Operationen, eine desaströse Ehe, Alkoholsucht – Collins hat das nie verschwiegen. Er hätte sich zurückziehen können. Aber vielleicht sind es die alten Kumpel Mike Rutherford und Tony Banks, die ihn aus dem Loch gezogen haben, um noch einmal das gemeinsame Tourleben zu reaktivieren. Und Hand aufs Herz, Rutherfords Output mit „Mike & The Mechanics“ hat in den letzten Jahren wenig Erquickliches hervorgebracht und Banks Solo-Karriere bewegt sich schon immer unter dem Radar öffentlicher Wahrnehmung.

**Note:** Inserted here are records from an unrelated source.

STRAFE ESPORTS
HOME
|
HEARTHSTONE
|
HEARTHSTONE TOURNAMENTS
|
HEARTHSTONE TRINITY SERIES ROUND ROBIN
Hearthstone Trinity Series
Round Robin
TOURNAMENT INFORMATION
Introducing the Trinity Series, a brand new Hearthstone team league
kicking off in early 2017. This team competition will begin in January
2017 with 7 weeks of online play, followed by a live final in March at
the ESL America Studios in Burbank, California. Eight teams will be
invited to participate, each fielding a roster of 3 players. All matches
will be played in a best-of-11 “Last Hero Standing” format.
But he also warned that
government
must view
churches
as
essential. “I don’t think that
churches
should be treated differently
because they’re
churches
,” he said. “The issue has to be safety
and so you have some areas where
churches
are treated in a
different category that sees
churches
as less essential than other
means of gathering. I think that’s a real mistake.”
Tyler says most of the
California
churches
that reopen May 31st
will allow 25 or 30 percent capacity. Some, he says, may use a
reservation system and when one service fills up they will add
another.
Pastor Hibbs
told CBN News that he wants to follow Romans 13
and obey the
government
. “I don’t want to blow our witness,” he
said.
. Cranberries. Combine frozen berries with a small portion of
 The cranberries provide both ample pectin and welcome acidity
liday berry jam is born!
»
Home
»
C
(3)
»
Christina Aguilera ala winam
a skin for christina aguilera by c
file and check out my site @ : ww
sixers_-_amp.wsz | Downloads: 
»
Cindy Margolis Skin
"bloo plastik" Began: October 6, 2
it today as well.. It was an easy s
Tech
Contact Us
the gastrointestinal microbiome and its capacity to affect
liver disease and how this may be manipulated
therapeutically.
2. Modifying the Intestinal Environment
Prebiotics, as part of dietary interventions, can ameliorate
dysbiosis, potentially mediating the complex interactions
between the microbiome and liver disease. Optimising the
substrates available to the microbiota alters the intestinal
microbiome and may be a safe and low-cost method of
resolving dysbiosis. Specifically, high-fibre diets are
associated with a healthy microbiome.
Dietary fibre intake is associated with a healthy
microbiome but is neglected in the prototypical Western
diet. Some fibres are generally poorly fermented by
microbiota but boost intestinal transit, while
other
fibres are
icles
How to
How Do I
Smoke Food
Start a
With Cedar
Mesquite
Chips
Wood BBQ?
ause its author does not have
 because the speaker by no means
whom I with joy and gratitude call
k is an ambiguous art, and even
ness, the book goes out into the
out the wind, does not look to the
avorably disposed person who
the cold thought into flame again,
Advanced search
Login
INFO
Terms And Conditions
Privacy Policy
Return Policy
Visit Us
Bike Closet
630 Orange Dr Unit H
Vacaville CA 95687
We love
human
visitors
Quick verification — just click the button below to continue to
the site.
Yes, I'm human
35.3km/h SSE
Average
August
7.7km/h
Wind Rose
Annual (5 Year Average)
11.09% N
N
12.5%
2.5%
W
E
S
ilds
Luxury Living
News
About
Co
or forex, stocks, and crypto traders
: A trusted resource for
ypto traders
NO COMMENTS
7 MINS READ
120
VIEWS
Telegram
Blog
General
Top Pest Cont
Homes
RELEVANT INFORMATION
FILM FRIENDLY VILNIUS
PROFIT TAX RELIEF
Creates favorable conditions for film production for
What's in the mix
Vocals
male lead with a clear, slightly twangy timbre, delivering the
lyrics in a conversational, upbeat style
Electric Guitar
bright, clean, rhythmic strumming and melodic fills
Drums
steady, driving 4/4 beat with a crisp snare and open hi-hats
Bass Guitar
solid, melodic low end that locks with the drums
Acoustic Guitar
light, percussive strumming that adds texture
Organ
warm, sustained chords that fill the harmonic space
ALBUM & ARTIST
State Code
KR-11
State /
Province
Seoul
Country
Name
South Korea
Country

Am Donnerstagabend heißt es in der ZAG-Arena wohl Abschied nehmen. Und dies vereint die Fans der progressiven 1970er-Jahre mit den Anhängern des poppigen Hitfeuerwerks bis 1991. Sie vereinen stehende Ovationen, wenn Rutherford und Banks, wie Collins 71 Jahre alt, die Bühne betreten. Collins wackelig am Gehstock.
Los geht’s mit „Behind the Lines“, „Duke’s End“ und „Turn It On Again“ aus „Duke“, einem Übergangswerk zwischen Prog und Pop. Anschließend gleich der eher sperrige Überraschungshit „Mama“ über einen Teenager, der seinen Mutterkomplex auf eine Prostituierte projiziert, die ihn ignoriert. Was mag das diabolische Lachen des Seniors im teufelsroten Lichtdesign heute bedeuten?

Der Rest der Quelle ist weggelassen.